今日木曜日は、フットケアの患者さんが多い日
爪をパチパチ(ニッパーの音)・ウイーンウイーン(マイクログラインダーの音)一人で処理していました。
そんな中、遠方から何名か手のかかる患者さんがみえました。
本日もっとも遠方の方は佐賀県からでしたが、今日お話するのはその方の事ではありません。

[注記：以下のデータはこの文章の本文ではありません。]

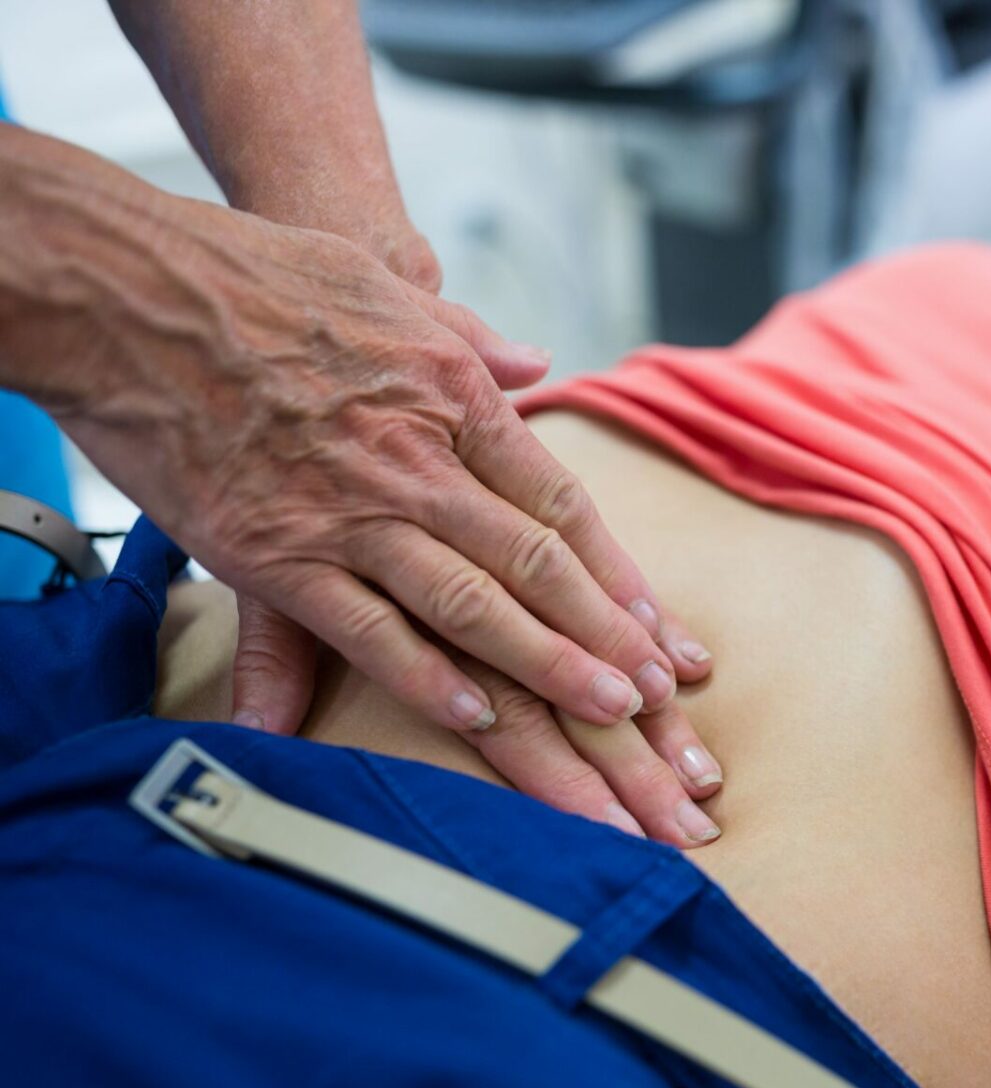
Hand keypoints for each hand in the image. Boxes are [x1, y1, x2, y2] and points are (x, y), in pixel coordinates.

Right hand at [45, 195, 722, 838]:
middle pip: (536, 565)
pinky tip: (477, 716)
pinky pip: (365, 628)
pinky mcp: (279, 553)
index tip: (658, 631)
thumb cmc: (274, 282)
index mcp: (457, 400)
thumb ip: (472, 342)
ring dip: (547, 665)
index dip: (615, 575)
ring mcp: (353, 512)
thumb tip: (535, 364)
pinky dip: (424, 675)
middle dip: (606, 639)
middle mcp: (421, 462)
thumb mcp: (394, 295)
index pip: (560, 504)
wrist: (148, 289)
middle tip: (658, 701)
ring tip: (608, 718)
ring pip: (472, 603)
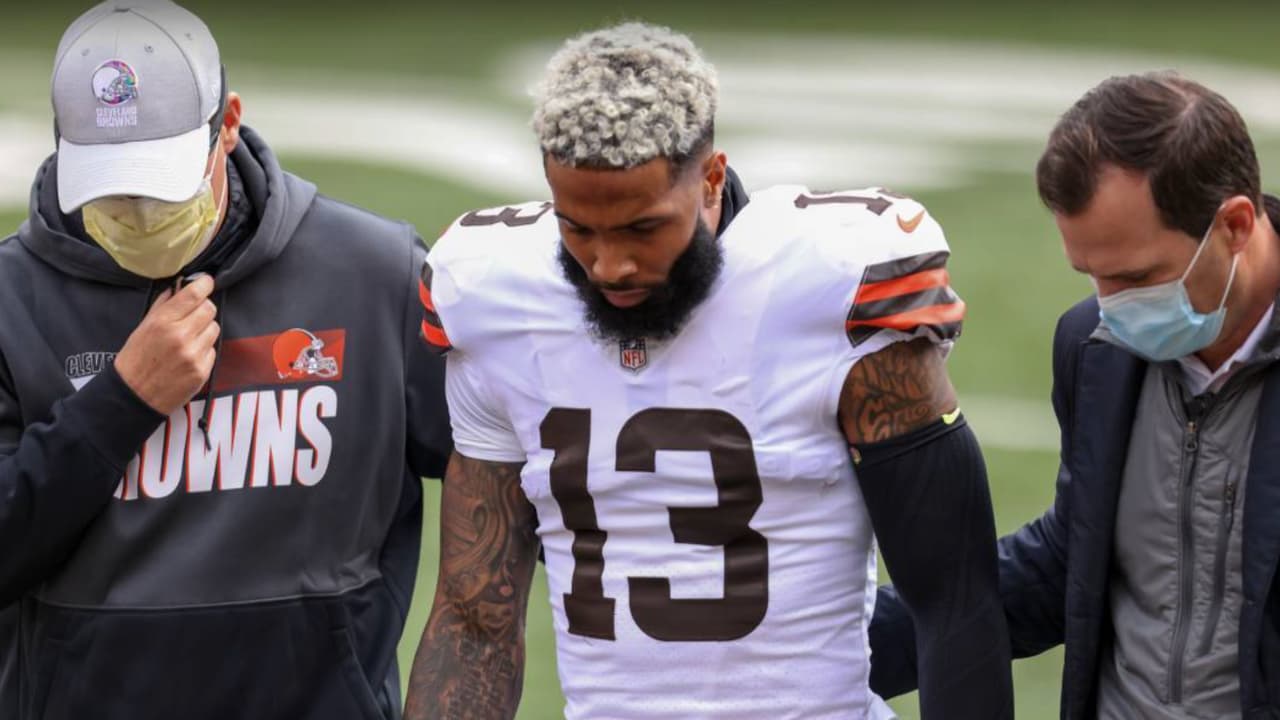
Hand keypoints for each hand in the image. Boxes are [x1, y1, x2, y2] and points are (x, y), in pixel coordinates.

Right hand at [114, 274, 219, 415]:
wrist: (134, 395)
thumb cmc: (136, 359)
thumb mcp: (143, 327)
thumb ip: (163, 305)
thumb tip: (179, 286)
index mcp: (162, 322)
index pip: (193, 295)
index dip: (204, 284)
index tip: (206, 282)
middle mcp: (180, 336)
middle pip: (209, 309)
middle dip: (203, 308)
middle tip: (194, 314)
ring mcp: (193, 354)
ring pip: (214, 328)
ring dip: (205, 329)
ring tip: (189, 338)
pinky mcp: (202, 370)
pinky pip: (212, 349)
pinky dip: (204, 349)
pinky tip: (189, 355)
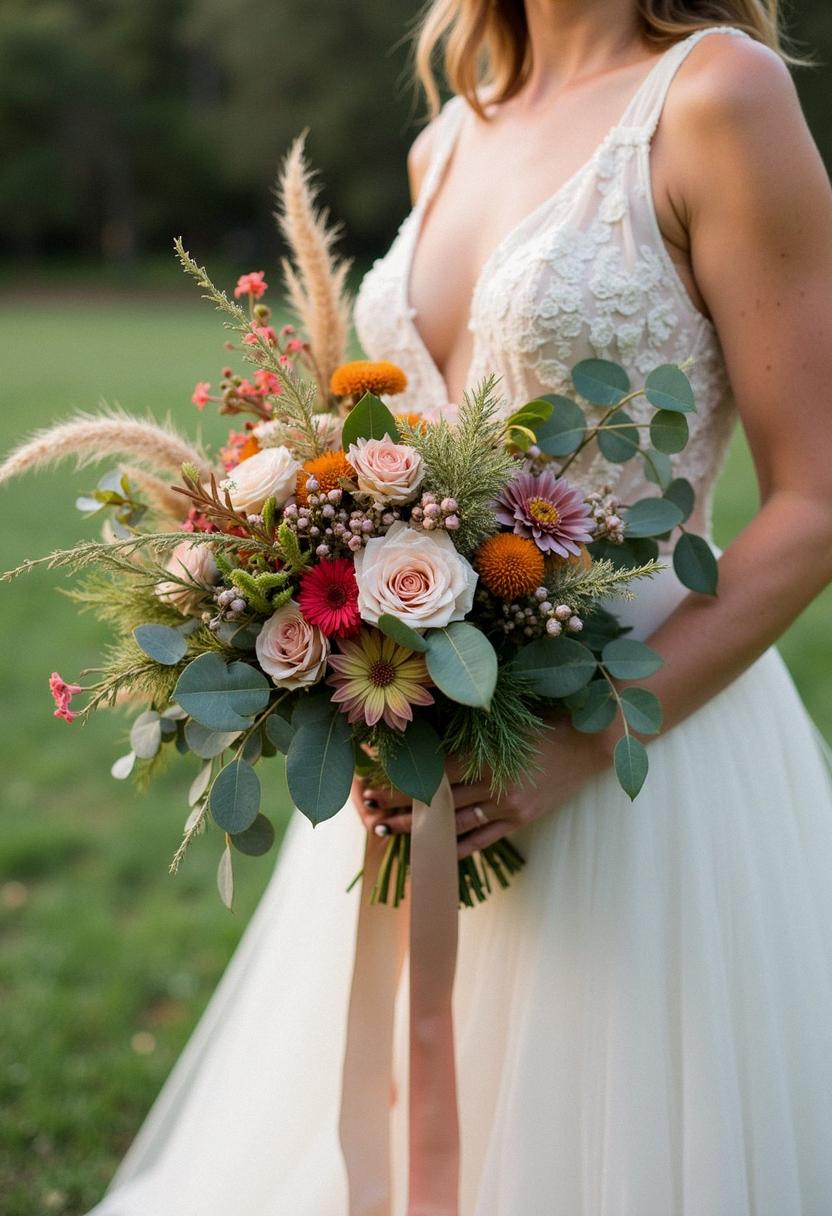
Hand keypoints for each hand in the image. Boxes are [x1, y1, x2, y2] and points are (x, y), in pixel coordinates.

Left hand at [352, 718, 611, 858]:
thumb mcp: (503, 723)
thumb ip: (468, 737)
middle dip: (399, 807)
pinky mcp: (521, 819)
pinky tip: (432, 853)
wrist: (591, 741)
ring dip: (418, 829)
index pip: (431, 773)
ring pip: (453, 824)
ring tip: (389, 830)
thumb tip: (424, 740)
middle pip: (436, 801)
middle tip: (369, 811)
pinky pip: (481, 839)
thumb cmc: (545, 721)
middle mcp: (493, 786)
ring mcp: (508, 807)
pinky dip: (455, 848)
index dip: (399, 781)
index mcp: (486, 757)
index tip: (373, 784)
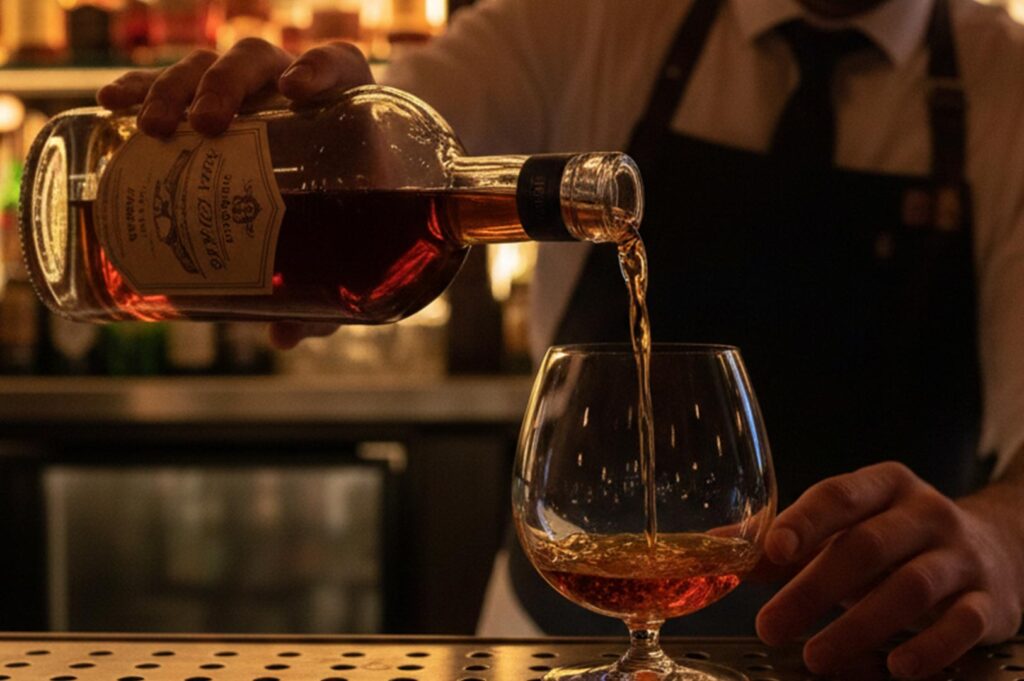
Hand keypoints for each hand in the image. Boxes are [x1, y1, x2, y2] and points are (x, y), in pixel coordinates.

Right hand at [97, 38, 370, 346]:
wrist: (337, 184)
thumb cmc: (346, 217)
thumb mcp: (341, 251)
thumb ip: (324, 293)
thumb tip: (283, 337)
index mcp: (344, 104)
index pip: (335, 65)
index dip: (316, 68)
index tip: (297, 90)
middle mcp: (291, 85)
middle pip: (256, 62)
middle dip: (226, 85)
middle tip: (208, 124)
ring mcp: (246, 88)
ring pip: (206, 65)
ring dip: (176, 87)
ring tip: (155, 126)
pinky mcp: (206, 99)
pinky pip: (169, 81)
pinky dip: (140, 87)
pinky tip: (113, 104)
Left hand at [756, 461, 1023, 678]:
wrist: (997, 549)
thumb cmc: (898, 541)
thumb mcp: (846, 529)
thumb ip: (785, 543)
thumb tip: (715, 549)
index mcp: (884, 486)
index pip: (840, 495)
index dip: (805, 520)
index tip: (772, 550)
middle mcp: (925, 514)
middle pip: (867, 546)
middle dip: (814, 589)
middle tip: (770, 626)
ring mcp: (961, 557)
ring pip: (912, 587)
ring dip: (859, 625)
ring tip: (816, 657)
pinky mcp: (991, 601)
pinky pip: (964, 624)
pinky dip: (930, 647)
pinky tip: (896, 667)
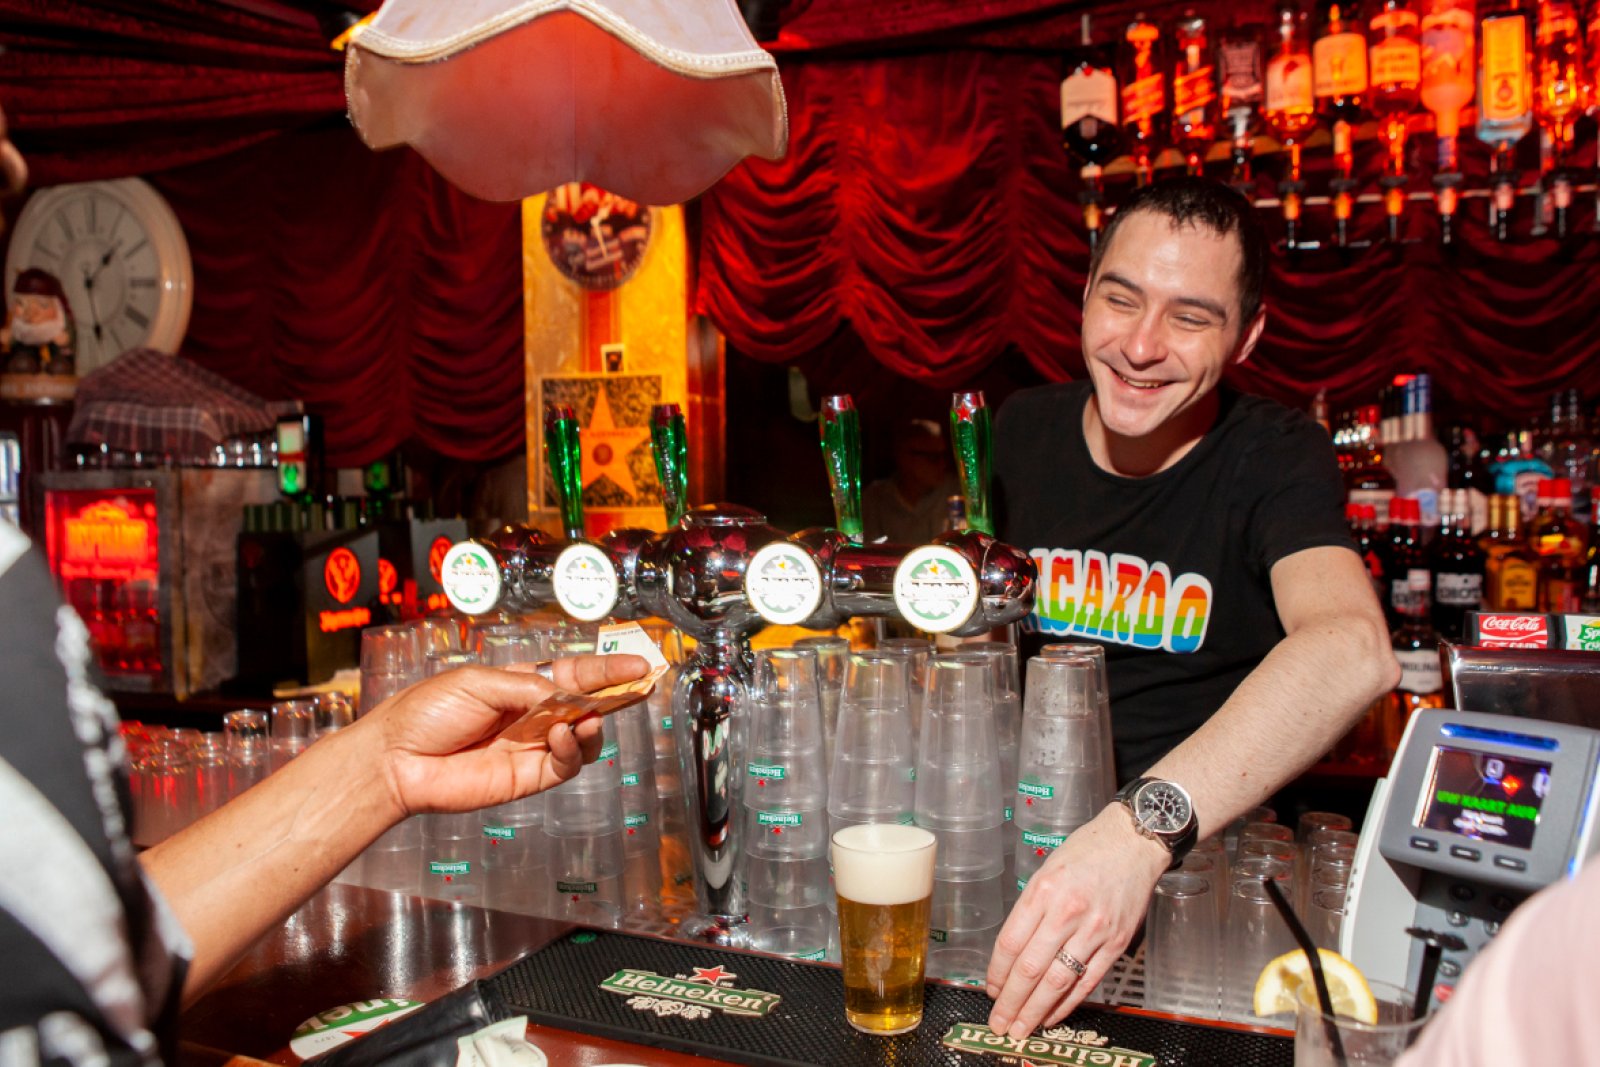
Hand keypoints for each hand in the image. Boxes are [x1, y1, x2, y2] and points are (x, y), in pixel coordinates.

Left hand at [370, 653, 649, 818]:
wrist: (397, 759)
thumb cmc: (427, 712)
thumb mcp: (477, 682)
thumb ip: (526, 687)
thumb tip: (564, 697)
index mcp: (521, 685)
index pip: (575, 675)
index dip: (607, 670)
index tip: (639, 665)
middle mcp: (533, 716)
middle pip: (588, 704)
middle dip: (617, 696)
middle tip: (641, 689)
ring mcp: (532, 748)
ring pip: (584, 738)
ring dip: (594, 725)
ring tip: (587, 718)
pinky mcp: (527, 778)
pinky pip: (566, 765)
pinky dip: (573, 750)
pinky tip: (562, 735)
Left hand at [986, 805, 1169, 1038]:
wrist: (1133, 843)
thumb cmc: (1086, 852)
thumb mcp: (1046, 870)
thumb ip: (1030, 909)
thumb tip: (1013, 951)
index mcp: (1044, 891)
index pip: (1011, 942)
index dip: (997, 972)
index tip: (990, 990)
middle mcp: (1067, 912)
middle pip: (1031, 968)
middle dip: (1011, 1001)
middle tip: (999, 1023)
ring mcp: (1095, 930)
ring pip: (1058, 980)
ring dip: (1036, 1010)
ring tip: (1022, 1028)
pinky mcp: (1117, 943)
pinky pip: (1088, 981)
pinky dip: (1068, 1002)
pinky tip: (1053, 1015)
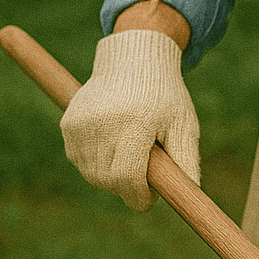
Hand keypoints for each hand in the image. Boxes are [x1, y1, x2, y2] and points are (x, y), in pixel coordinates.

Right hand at [60, 28, 199, 209]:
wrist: (133, 59)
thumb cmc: (164, 95)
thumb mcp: (183, 123)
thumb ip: (187, 160)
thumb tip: (190, 194)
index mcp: (135, 123)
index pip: (127, 177)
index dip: (138, 197)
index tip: (148, 199)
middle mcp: (103, 122)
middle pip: (108, 180)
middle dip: (126, 188)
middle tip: (142, 180)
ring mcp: (81, 123)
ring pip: (92, 173)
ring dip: (110, 177)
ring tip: (129, 158)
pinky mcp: (68, 123)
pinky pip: (79, 159)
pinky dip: (94, 163)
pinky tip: (111, 147)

全身の疼痛を主訴とし、基幹病院からご紹介頂いた方です。
いくつかの医療機関で、亜急性甲状腺炎や膠原病を疑われ精査したが異常なく、
もしかして整形外科疾患では?ということで、紹介状をいただきました。

頂いた紹介状には多くの検査結果が添えられていましたが、全く異常有りません。
そこで診察をしたのですが・・・

ここで詳細な情報は省きますが、結論から申し上げると肩の強い筋肉性疼痛と大腿のこわばり以外は異常がないのです。
神経学的にも異常なく、勿論関節機能も異常ありません。
病状としては紹介元で疑われたPMR(リウマチ性多発筋痛症)にぴったり合致します。
ただ、検査結果は異常ないのです。

私の診断はPMR(リウマチ性多発筋痛症)

PMRは比較的よくみられる膠原病の一種です。
検査結果が正常だからと否定されることがありますが、この病気は必ずしも検査で異常がでるとはかぎりません。
というわけで、2012年にEULAR/ACRのリウマチ性多発筋痛症暫定診断(分類)基準案がでてきました。
b0102247_21163536.jpeg
超音波のあるなしで、それぞれ5点・4点以上有ればPMRと診断します。
実は今日の患者さんは上腕二頭筋腱長頭炎(二頭筋腱滑膜炎)の症状を呈していました。
従って、十分に診断基準を満たしています。

ということで、前医で血液検査の結果否定されていますが、PMRと診断しました。
もちろん絶対ではありません。
こうしたとき、時々用いられるのがDiagnostic treatment(診断的治療)です。
治療に反応するか否かで診断するのです。
勿論十分な注意が必要ですが、決して乱暴な治療ではありません。

検査を重ねるばかりが、診断ではありません。
大切なのは治療と症状の改善です。
時には診断的治療も必要なのです。